In a scathing attack on the record of President George W. Bush, Colonel Lawrence Wilkerson, chief of staff to Mr Powell until last January, said: “What I saw was a cabal between the vice-president of the United States, Richard Cheney, and the secretary of defense, Donald Rumsfeld, on critical issues that made decisions that the bureaucracy did not know were being made.

“Now it is paying the consequences of making those decisions in secret, but far more telling to me is America is paying the consequences.”

Mr Wilkerson said such secret decision-making was responsible for mistakes such as the long refusal to engage with North Korea or to back European efforts on Iran.

Do say!

It also resulted in bitter battles in the administration among those excluded from the decisions.
Well that certainly is true. In fact,

Mr Wilkerson said his decision to go public had led to a personal falling out with Mr Powell, whom he served for 16 years at the Pentagon and the State Department.
Wilkerson attributes that to Powell's determination to be a loyal soldier, but there seems to be more to it than that.

Read the article here.

It seems more likely that Secy. Powell has a much broader view of the whole diplomatic process than does his deputy, and sincerely holds a much different view on the matter.

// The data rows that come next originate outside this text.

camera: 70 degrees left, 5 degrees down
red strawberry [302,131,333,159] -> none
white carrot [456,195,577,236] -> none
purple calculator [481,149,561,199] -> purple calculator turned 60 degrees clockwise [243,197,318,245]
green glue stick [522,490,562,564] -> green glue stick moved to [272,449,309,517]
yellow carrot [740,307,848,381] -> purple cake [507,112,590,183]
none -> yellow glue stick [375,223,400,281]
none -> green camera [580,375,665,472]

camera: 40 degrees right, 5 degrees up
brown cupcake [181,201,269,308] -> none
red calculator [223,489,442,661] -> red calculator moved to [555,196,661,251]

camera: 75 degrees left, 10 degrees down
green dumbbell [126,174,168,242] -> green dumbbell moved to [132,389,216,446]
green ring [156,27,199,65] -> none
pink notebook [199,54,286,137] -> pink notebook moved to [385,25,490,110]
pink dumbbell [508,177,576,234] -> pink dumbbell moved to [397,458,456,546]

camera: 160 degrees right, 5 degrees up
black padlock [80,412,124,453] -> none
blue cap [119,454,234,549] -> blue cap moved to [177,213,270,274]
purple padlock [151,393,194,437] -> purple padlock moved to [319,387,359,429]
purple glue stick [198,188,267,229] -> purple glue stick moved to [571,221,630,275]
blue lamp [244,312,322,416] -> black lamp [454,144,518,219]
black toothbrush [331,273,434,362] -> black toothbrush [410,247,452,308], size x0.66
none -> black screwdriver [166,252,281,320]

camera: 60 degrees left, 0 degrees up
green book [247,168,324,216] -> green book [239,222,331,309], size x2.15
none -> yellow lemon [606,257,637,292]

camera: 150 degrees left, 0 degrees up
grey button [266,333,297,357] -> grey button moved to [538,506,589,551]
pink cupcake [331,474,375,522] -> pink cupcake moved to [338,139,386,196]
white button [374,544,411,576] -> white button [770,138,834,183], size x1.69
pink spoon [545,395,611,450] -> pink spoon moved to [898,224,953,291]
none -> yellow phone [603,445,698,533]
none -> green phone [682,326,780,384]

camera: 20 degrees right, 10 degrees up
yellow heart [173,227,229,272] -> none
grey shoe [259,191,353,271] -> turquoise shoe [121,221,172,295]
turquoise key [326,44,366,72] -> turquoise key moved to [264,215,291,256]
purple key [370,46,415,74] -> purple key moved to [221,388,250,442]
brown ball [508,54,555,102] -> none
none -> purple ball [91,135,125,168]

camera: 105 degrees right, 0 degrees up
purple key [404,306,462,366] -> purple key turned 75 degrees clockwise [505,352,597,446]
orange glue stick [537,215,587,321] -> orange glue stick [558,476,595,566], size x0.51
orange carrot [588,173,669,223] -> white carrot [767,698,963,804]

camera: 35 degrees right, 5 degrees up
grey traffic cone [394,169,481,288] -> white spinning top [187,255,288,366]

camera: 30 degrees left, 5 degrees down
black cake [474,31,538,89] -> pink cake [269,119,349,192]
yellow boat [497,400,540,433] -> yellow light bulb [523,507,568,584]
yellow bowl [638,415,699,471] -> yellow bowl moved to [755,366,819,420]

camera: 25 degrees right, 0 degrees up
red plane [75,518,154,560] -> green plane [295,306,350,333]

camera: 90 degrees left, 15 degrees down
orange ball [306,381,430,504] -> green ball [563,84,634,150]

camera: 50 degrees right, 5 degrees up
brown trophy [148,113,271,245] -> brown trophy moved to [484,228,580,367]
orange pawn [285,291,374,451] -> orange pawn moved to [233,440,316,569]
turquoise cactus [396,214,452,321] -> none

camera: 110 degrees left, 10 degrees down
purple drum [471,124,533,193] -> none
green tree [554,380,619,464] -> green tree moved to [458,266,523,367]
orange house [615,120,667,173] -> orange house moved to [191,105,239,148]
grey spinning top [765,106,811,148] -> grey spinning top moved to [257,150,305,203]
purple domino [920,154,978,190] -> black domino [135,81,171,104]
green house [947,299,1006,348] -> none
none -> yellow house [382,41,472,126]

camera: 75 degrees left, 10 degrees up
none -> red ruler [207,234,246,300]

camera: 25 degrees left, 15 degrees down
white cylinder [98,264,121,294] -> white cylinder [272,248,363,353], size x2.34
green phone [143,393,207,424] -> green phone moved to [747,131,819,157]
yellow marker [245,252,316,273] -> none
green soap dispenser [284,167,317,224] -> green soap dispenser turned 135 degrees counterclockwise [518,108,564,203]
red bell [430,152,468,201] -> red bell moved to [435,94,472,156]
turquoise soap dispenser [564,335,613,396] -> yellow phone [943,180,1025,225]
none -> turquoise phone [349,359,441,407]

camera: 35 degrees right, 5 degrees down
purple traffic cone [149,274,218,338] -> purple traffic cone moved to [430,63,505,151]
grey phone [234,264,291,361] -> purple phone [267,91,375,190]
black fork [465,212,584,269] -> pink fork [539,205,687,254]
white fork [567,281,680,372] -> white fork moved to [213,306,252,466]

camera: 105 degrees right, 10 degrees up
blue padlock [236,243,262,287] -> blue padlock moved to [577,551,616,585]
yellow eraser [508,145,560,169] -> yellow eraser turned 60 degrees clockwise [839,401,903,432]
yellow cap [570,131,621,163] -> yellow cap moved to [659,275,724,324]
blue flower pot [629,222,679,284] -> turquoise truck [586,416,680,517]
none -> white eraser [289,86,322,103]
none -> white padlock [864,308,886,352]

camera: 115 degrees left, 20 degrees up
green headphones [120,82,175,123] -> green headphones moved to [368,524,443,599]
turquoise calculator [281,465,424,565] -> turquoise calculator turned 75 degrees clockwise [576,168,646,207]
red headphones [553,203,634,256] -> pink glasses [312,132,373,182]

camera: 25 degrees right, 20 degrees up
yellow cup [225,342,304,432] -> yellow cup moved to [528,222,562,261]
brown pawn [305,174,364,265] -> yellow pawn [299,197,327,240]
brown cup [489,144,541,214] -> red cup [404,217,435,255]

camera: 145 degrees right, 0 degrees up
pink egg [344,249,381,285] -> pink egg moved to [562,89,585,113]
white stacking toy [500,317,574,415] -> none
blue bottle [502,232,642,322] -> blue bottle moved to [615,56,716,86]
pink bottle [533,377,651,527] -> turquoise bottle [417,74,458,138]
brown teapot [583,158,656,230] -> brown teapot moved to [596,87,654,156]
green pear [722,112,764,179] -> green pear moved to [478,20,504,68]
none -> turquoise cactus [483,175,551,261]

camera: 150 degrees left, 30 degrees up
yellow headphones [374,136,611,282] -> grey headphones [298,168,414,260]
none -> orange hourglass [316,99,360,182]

Note, for instance, this article from AP:

Former Secretary of State Colin Powell said Wednesday the United States is "not doing bad at all" diplomatically, despite anti-American sentiment over the war in Iraq.

"If you stand back a bit," Powell told an audience at the University at Buffalo, "you might see we have done very well in most parts of the world."
...
Powell, a guest in the university's Distinguished Speakers Series, outlined strides made in Europe, China and Asia, and predicted nuclear disputes with North Korea and Iran would be solved diplomatically.

Read it here.

Powell has a point -- an excellent one. The contest with western European powers over the Iraq war has turned out to be an overall plus for Bush. It is the French and Germans, not the US, that were isolated by the controversy, and revelation of the Oil-for-Food scandal has tarnished their standing, not Bush's.As Powell has noted, the US has made major diplomatic strides with regard to Europe, China, and Asia in general, and has led the way in addressing the problems of Africa. The US is also promoting needed reform at major NGO's like the UN and the World Bank, and has three stupendous successes on its record. Five years ago the world was on the brink of nuclear warfare as Pakistan and India went eyeball to eyeball over Kashmir. Bush defused the situation so successfully that we are now close allies with both powers and they are cooperating on a wide range of problems. The denuclearization of Qaddafi's Lybia is another major triumph that is too little noted, and the management of the Korean crisis has turned out very well. Bush rightly refused to engage in bilateral talks and insisted on Chinese involvement in the solution. He achieved that and now China, not just the US, has its credibility on the line if Korea misbehaves again.

There is something known as the "Colonel's Fallacy" that refers to the inability of mid-level managers to see the big picture. They focus intensely on the small part of the puzzle that is their responsibility, but fail to see how that relates to the larger whole. Col Wilkerson's critique of the Bush administration, which by any fair assessment has had a stupendously successful record in foreign affairs, is an excellent example of this principle, as was Richard Clarke's earlier critique of intelligence gathering.

Mid-level carping is probably inevitable, and occasionally valuable, but usually should not be taken too seriously. Col. Wilkerson's complaints are one such case.